[Circuit design text data]

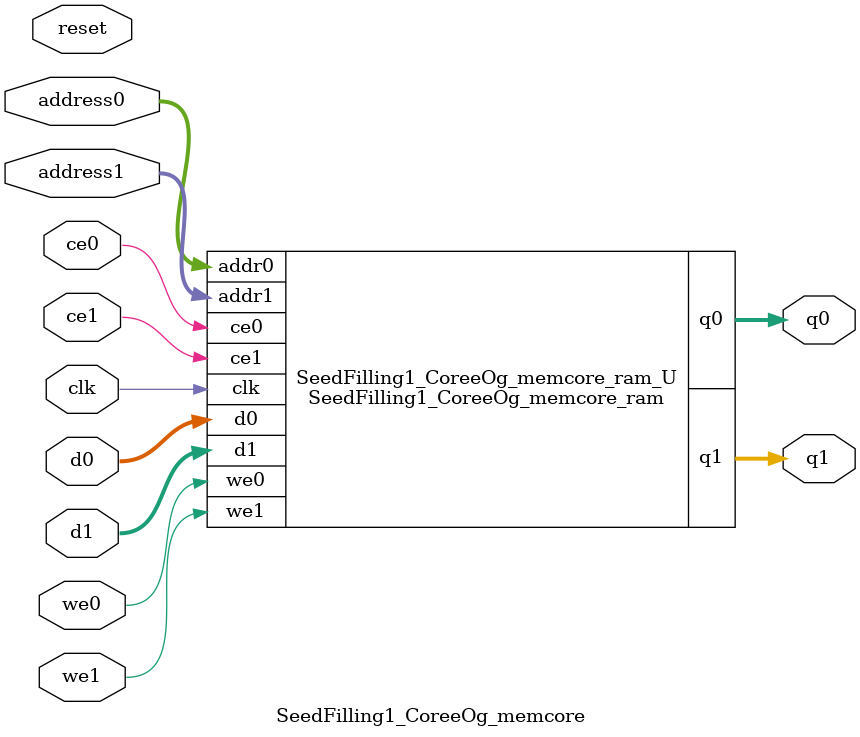
<source format=v>

`timescale 1 ns / 1 ps
module SeedFilling1_CoreeOg_memcore_ram (addr0, ce0, d0, we0, q0, addr1, ce1, d1, we1, q1,  clk);

parameter DWIDTH = 8;
parameter AWIDTH = 19;
parameter MEM_SIZE = 500000;

input[AWIDTH-1:0] addr0;
input ce0;
input[DWIDTH-1:0] d0;
input we0;
output reg[DWIDTH-1:0] q0;
input[AWIDTH-1:0] addr1;
input ce1;
input[DWIDTH-1:0] d1;
input we1;
output reg[DWIDTH-1:0] q1;
input clk;

(* ram_style = "block" *)reg [DWIDTH-1:0] ram[0:MEM_SIZE-1];




always @(posedge clk)  
begin 
    if (ce0) 
    begin
        if (we0) 
        begin 
            ram[addr0] <= d0; 
            q0 <= d0;
        end 
        else 
            q0 <= ram[addr0];
    end
end


always @(posedge clk)  
begin 
    if (ce1) 
    begin
        if (we1) 
        begin 
            ram[addr1] <= d1; 
            q1 <= d1;
        end 
        else 
            q1 <= ram[addr1];
    end
end


endmodule


`timescale 1 ns / 1 ps
module SeedFilling1_CoreeOg_memcore(
    reset,
    clk,
    address0,
    ce0,
    we0,
    d0,
    q0,
    address1,
    ce1,
    we1,
    d1,
    q1);

parameter DataWidth = 32'd8;
parameter AddressRange = 32'd500000;
parameter AddressWidth = 32'd19;
input reset;
input clk;
input[AddressWidth - 1:0] address0;
input ce0;
input we0;
input[DataWidth - 1:0] d0;
output[DataWidth - 1:0] q0;
input[AddressWidth - 1:0] address1;
input ce1;
input we1;
input[DataWidth - 1:0] d1;
output[DataWidth - 1:0] q1;



SeedFilling1_CoreeOg_memcore_ram SeedFilling1_CoreeOg_memcore_ram_U(
    .clk( clk ),
    .addr0( address0 ),
    .ce0( ce0 ),
    .we0( we0 ),
    .d0( d0 ),
    .q0( q0 ),
    .addr1( address1 ),
    .ce1( ce1 ),
    .we1( we1 ),
    .d1( d1 ),
    .q1( q1 ));

endmodule


</source>
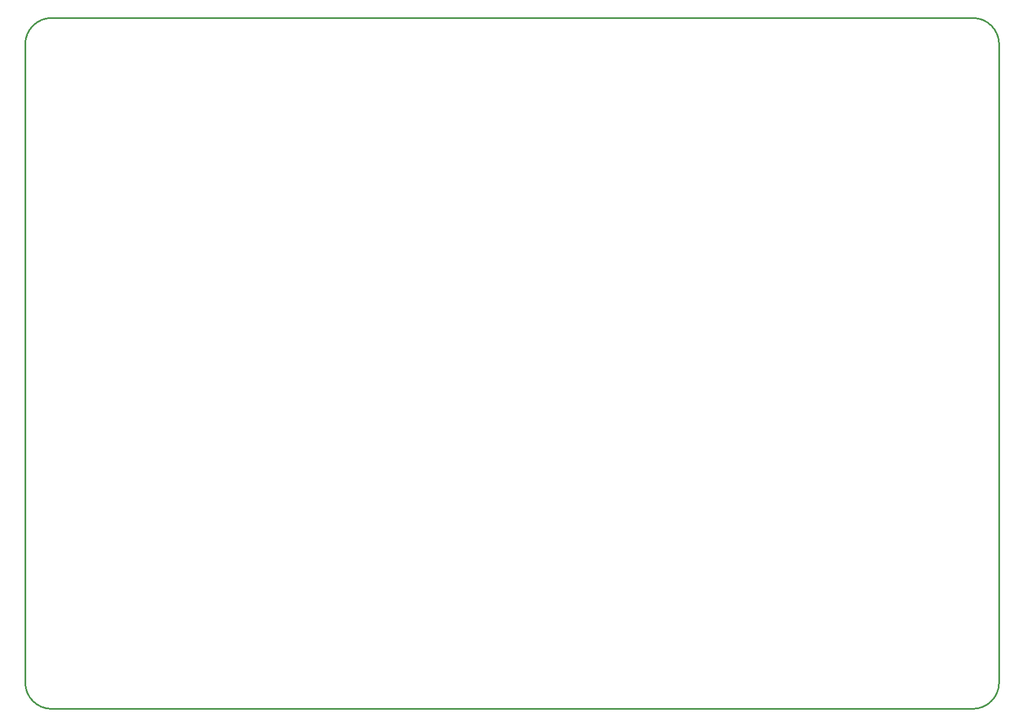
<source format=gm1>
G04*
G04 #@! TF.GenerationSoftware,Altium Limited,Altium Designer,22.2.1 (43)*
G04*
G04 Layer_Color=16711935*
%FSAX44Y44*%
%MOMM*%
G71*
G04*
G04 #@! TF.SameCoordinates,097045FE-6C59-462F-8A7E-8FAF3A3C29C4*
G04*
G04*
G04 #@! TF.FilePolarity,Positive*
G04*
G01*
G75*
%ADD10C,0.2540*%
D10*
X01980000Y01510000D02*
G03*
X01940000Y01550000I-00040000J00000000D01*
G01*
Y00500000D02*
G03*
X01980000Y00540000I00000000J00040000D01*
G01*
X00540000Y01550000D02*
G03*
X00500000Y01510000I00000000J-00040000D01*
G01*
Y00540000D02*
G03*
X00540000Y00500000I00040000J00000000D01*
G01*
X01940000D01*
X00540000Y01550000D02*
X01940000D01*
X01980000Y00540000D02*
Y01510000D01*
X00500000Y00540000D02*
Y01510000D01*
M02*

</source>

* YOUR ASSIGNMENT *
Output every record exactly, minus the pictures.

* OUTPUT FOR THIS EXERCISE *
<source format=v>

`timescale 1 ns / 1 ps
module SeedFilling1_CoreeOg_memcore_ram (addr0, ce0, d0, we0, q0, addr1, ce1, d1, we1, q1,  clk);

parameter DWIDTH = 8;
parameter AWIDTH = 19;
parameter MEM_SIZE = 500000;

input[AWIDTH-1:0] addr0;
input ce0;
input[DWIDTH-1:0] d0;
input we0;
output reg[DWIDTH-1:0] q0;
input[AWIDTH-1:0] addr1;
input ce1;
input[DWIDTH-1:0] d1;
input we1;
output reg[DWIDTH-1:0] q1;
input clk;

(* ram_style = "block" *)reg [DWIDTH-1:0] ram[0:MEM_SIZE-1];




always @(posedge clk)  
begin 
    if (ce0) 
    begin
        if (we0) 
        begin 
            ram[addr0] <= d0; 
            q0 <= d0;
        end 
        else 
            q0 <= ram[addr0];
    end
end


always @(posedge clk)  
begin 
    if (ce1) 
    begin
        if (we1) 
        begin 
            ram[addr1] <= d1; 
            q1 <= d1;
        end 
        else 
            q1 <= ram[addr1];
    end
end


endmodule


`timescale 1 ns / 1 ps
module SeedFilling1_CoreeOg_memcore(
    reset,
    clk,
    address0,
    ce0,
    we0,
    d0,
    q0,
    address1,
    ce1,
    we1,
    d1,
    q1);

parameter DataWidth = 32'd8;
parameter AddressRange = 32'd500000;
parameter AddressWidth = 32'd19;
input reset;
input clk;
input[AddressWidth - 1:0] address0;
input ce0;
input we0;
input[DataWidth - 1:0] d0;
output[DataWidth - 1:0] q0;
input[AddressWidth - 1:0] address1;
input ce1;
input we1;
input[DataWidth - 1:0] d1;
output[DataWidth - 1:0] q1;



SeedFilling1_CoreeOg_memcore_ram SeedFilling1_CoreeOg_memcore_ram_U(
    .clk( clk ),
    .addr0( address0 ),
    .ce0( ce0 ),
    .we0( we0 ),
    .d0( d0 ),
    .q0( q0 ),
    .addr1( address1 ),
    .ce1( ce1 ),
    .we1( we1 ),
    .d1( d1 ),
    .q1( q1 ));

endmodule


</source>
<source format=gm1>
G04*
G04 #@! TF.GenerationSoftware,Altium Limited,Altium Designer,22.2.1 (43)*
G04*
G04 Layer_Color=16711935*
%FSAX44Y44*%
%MOMM*%
G71*
G04*
G04 #@! TF.SameCoordinates,097045FE-6C59-462F-8A7E-8FAF3A3C29C4*
G04*
G04*
G04 #@! TF.FilePolarity,Positive*
G04*
G01*
G75*
%ADD10C,0.2540*%
D10*
X01980000Y01510000D02*
G03*
X01940000Y01550000I-00040000J00000000D01*
G01*
Y00500000D02*
G03*
X01980000Y00540000I00000000J00040000D01*
G01*
X00540000Y01550000D02*
G03*
X00500000Y01510000I00000000J-00040000D01*
G01*
Y00540000D02*
G03*
X00540000Y00500000I00040000J00000000D01*
G01*
X01940000D01*
X00540000Y01550000D02*
X01940000D01*
X01980000Y00540000D02*
Y01510000D01*
X00500000Y00540000D02*
Y01510000D01*
M02*

</source>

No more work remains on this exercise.